For Rep. Michael Meredith, R-Brownsville, the improvements can't come soon enough.
"We had done the averages, and over the past six years there had been 11 fatalities a year," Meredith said. "There had been around 150 injury accidents. In all, it averaged out to be almost one accident a day for the last six years."
The Kentucky Transportation Cabinet has already taken temporary measures to make the road safer by putting up cable barriers and concrete barriers to prevent motorists who lose control of their vehicles from crossing the median. Those efforts fell short in the 2010 crash when a tractor-trailer slammed through the cable barrier, crossed the median and struck a van. The trucker driver was killed as were 10 members of a Mennonite family in the van.
The National Transportation Safety Board concluded that the truck driver had been distracted by his cell phone.
The tragedy brought changes beyond the widening project. Following a lengthy investigation, the federal agency recommended that truckers be barred from using cell phones while driving.

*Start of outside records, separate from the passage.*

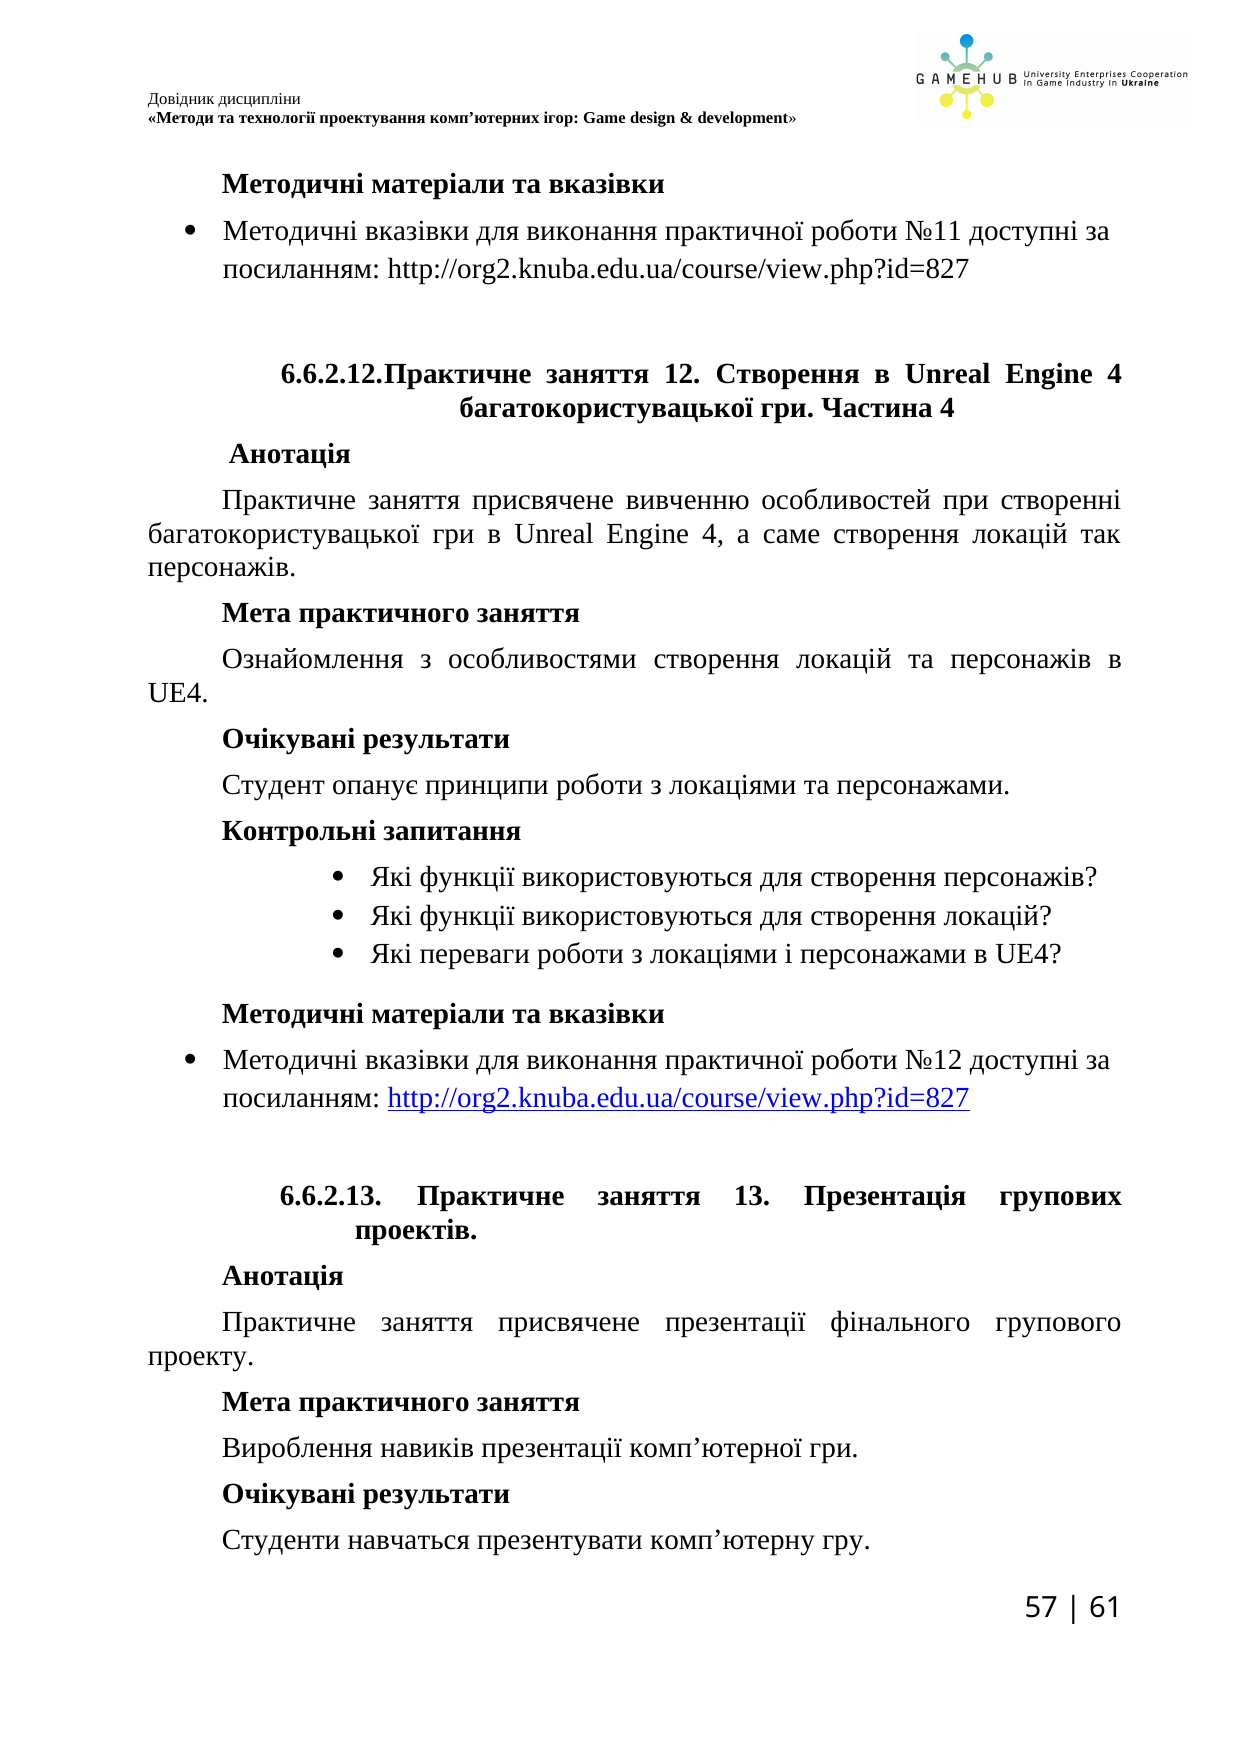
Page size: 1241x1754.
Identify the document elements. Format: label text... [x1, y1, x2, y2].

text Ознайомлення з особливостями створення локацій та персонажів в UE4. [148, 641, 1122, 708]
text Практичне заняття присвячене презентації фінального групового проекту. [148, 1304, 1122, 1371]
list Вироблення навиків презентації комп’ютерної гри. [148, 1430, 1122, 1463]
text Анотація [148, 1258, 1122, 1292]
text Методичні матеріали та вказівки [148, 996, 1122, 1029]
list Методичні вказівки для виконання практичної роботи №11 доступні за посиланням: http://org2.knuba.edu.ua/course/view.php?id=827 [185, 213, 1122, 285]
list Які функції використовуються для створення локацій? [333, 898, 1122, 931]
text Мета практичного заняття [148, 595, 1122, 629]
list Які функції використовуються для створення персонажів? [333, 859, 1122, 893]
text Очікувані результати [148, 721, 1122, 754]
text Мета практичного заняття [148, 1384, 1122, 1417]
picture [914, 32, 1192, 122]
list Анотація [207, 436, 1122, 470]
list Методичні вказівки для виконання практичної роботи №12 доступні за посиланням: http://org2.knuba.edu.ua/course/view.php?id=827 [185, 1042, 1122, 1114]
list Які переваги роботи з локаціями і персонажами в UE4? [333, 936, 1122, 970]
text Очікувані результати [148, 1476, 1122, 1509]
text Студенти навчаться презентувати комп’ютерну гру. [148, 1522, 1122, 1555]
list Практичне заняття 13. Презентація групових проектів. [279, 1178, 1122, 1246]
text Контрольні запитання [148, 813, 1122, 847]
list Практичне заняття 12. Створення в Unreal Engine 4 багатокористувацької гри. Частина 4 [281, 357, 1122, 424]
text Студент опанує принципи роботи з локаціями та персонажами. [148, 767, 1122, 801]
text Методичні матеріали та вказівки [148, 167, 1122, 200]
text Практичне заняття присвячене вивченню особливостей при створенні багатокористувацької гри в Unreal Engine 4, а саме створення локацій так персонажів. [148, 482, 1122, 583]
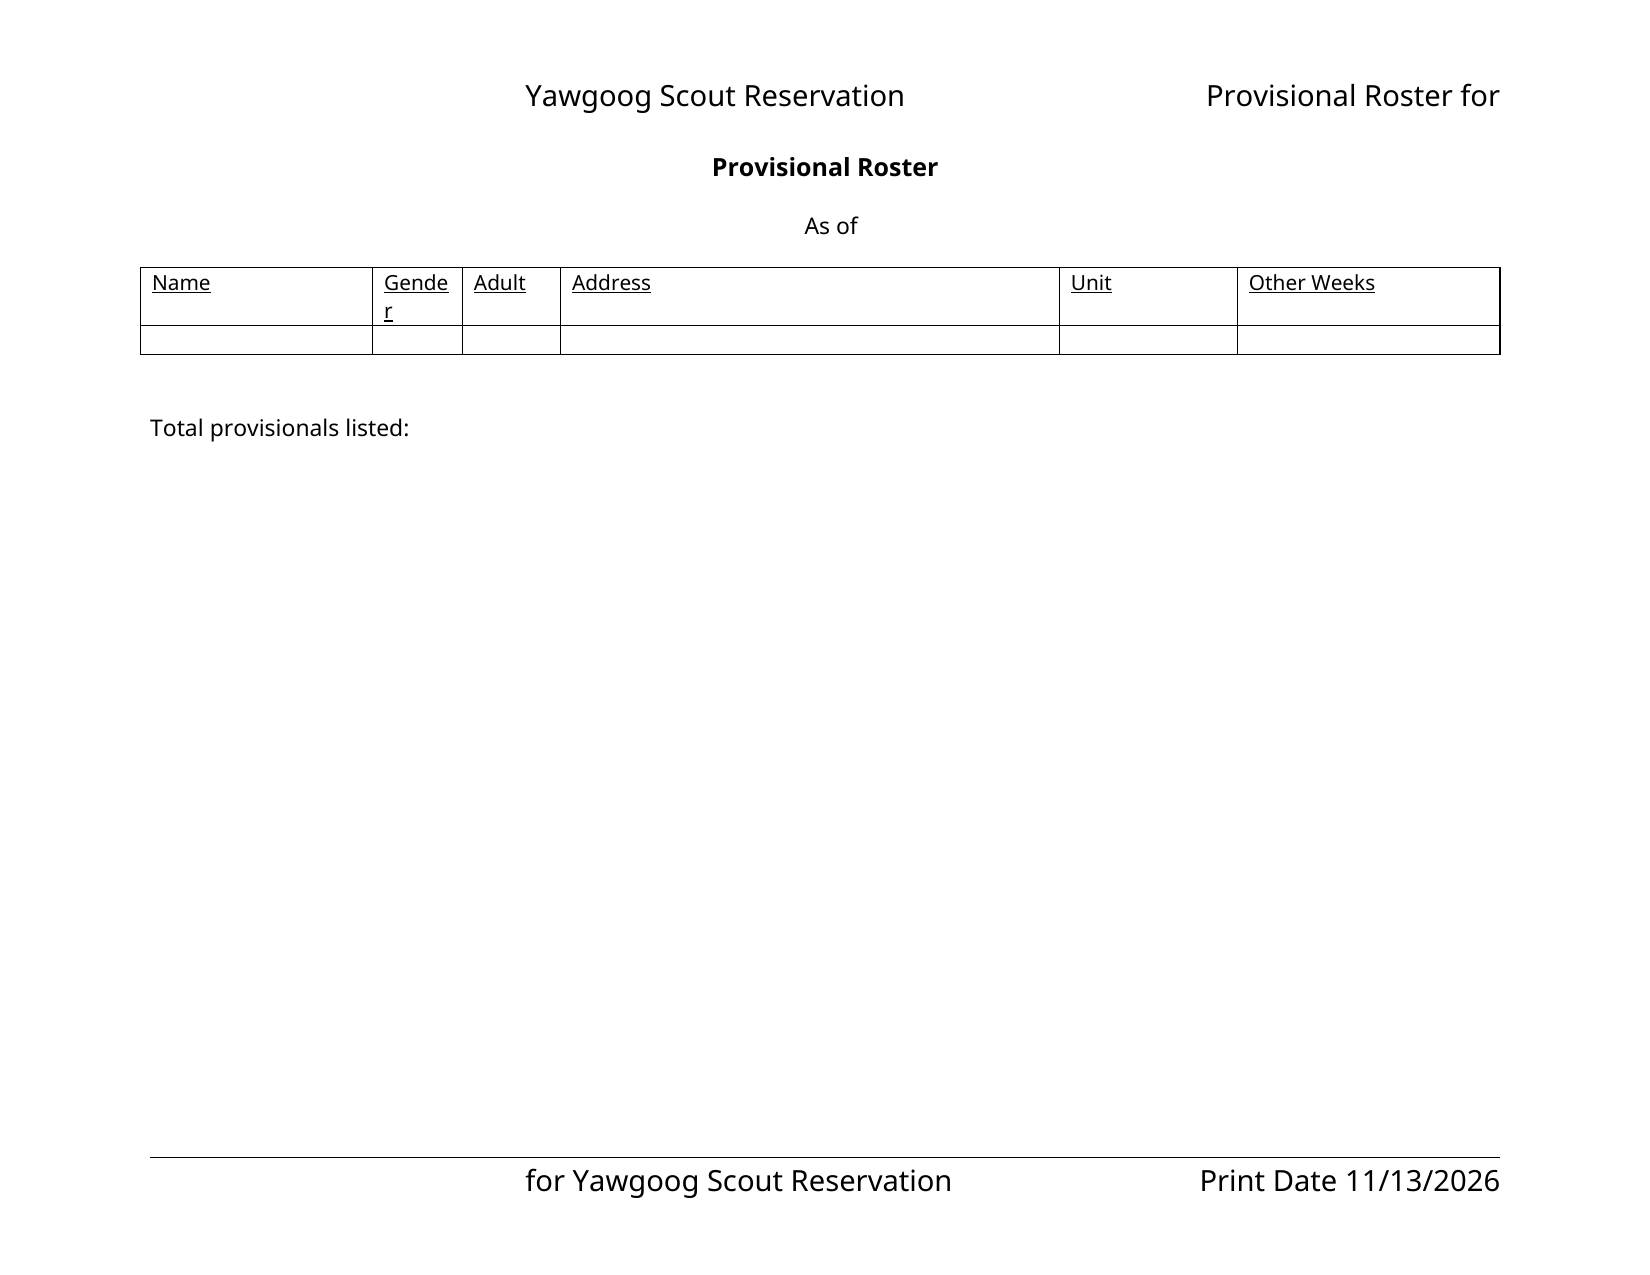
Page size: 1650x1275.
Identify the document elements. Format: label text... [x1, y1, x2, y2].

table_header Gender [373, 268, 462, 325]
table_header Name [141, 268, 372, 325]
text Total provisionals listed: [150, 412, 1500, 443]
table_header Address [561, 268, 1059, 325]
table_cell [1060, 326, 1237, 354]
table_cell [1238, 326, 1499, 354]
table_header Unit [1060, 268, 1237, 325]
table_cell [561, 326, 1059, 354]
table_cell [141, 326, 372, 354]
table_header Other Weeks [1238, 268, 1499, 325]
table_cell [463, 326, 560, 354]
text Provisional Roster [150, 150, 1500, 184]
text As of [150, 210, 1500, 241]
table_cell [373, 326, 462, 354]
table_header Adult [463, 268, 560, 325]
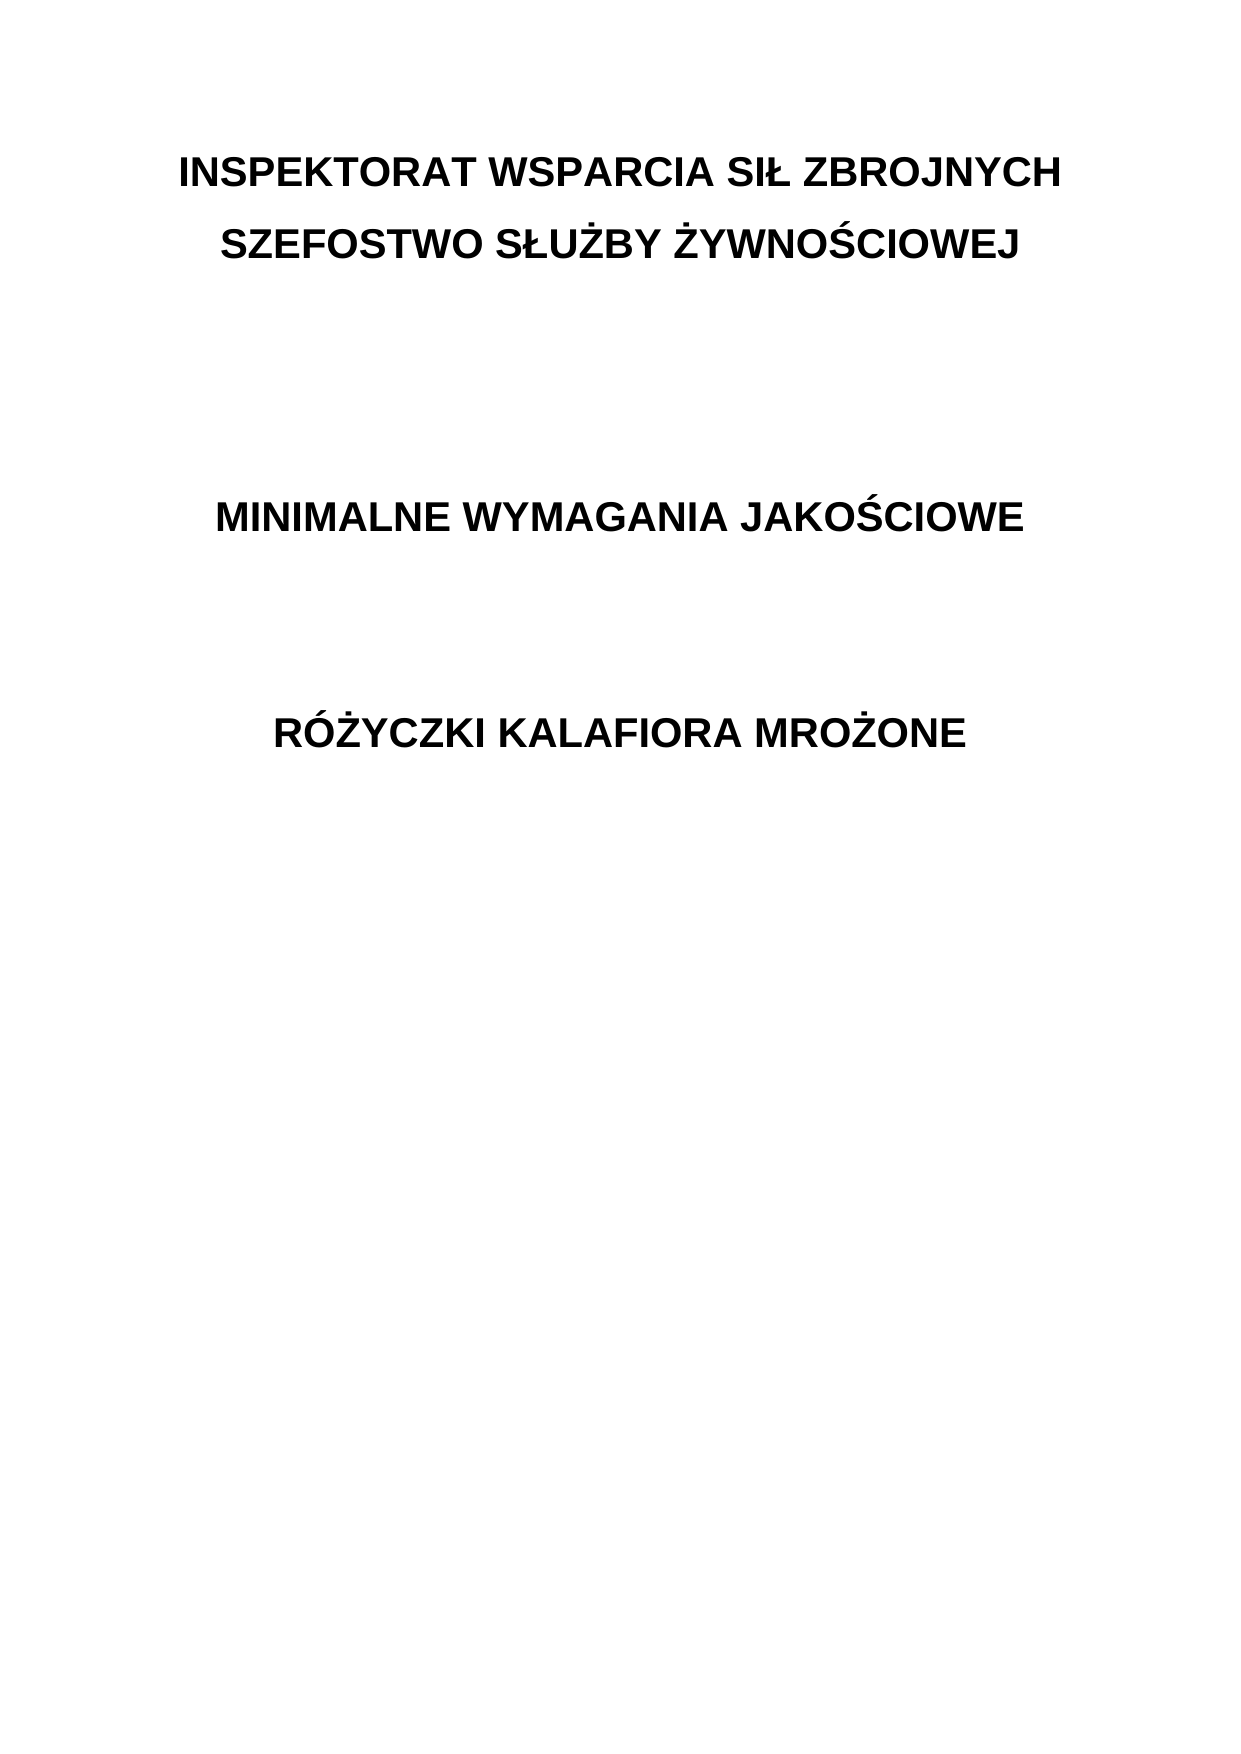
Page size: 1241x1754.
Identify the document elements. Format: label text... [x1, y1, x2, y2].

text różyczki kalafiora mrożone [148, 708, 1093, 756]
text minimalne wymagania jakościowe [148, 493, 1093, 541]
text SZEFOSTWO SŁUŻBY ŻYWNOŚCIOWEJ [148, 219, 1093, 267]
text INSPEKTORAT WSPARCIA SIŁ ZBROJNYCH [148, 148, 1093, 196]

I-65 runs from Louisville in the north through Bowling Green in the south, slicing through a largely rural landscape. It gets heavy truck traffic.
"The economic value of that transportation corridor cannot be overstated with the flow of goods into, through and out of Kentucky," Givens said. "It's a vital route."
Gov. Steve Beshear signed off a $4.5 billion road construction plan last week that lists hundreds of the state's top transportation projects, including partial funding for a $2.6 billion project to build two bridges across the Ohio River in Louisville. The Legislature passed the appropriations measure to fund those projects at the conclusion of a special legislative session on Friday.
Sen. Ernie Harris, R-Crestwood, said lawmakers clearly considered the I-65 widening one of the state's top priorities. "Outside the Louisville bridges, that's the largest chunk of money we devoted to construction in this legislative session," Harris said.
Chuck Wolfe, a spokesman for the Transportation Cabinet, said nearly $10 million was spent in recent years on 44 miles of cable barriers. That was followed, he said, by an initiative to place concrete barriers to separate the northbound and southbound lanes along some 20 miles of the highway.
"This is one of the top-five traveled interstates in the nation," Meredith said. "I think it's also the most dangerous stretch of interstate highway in the country."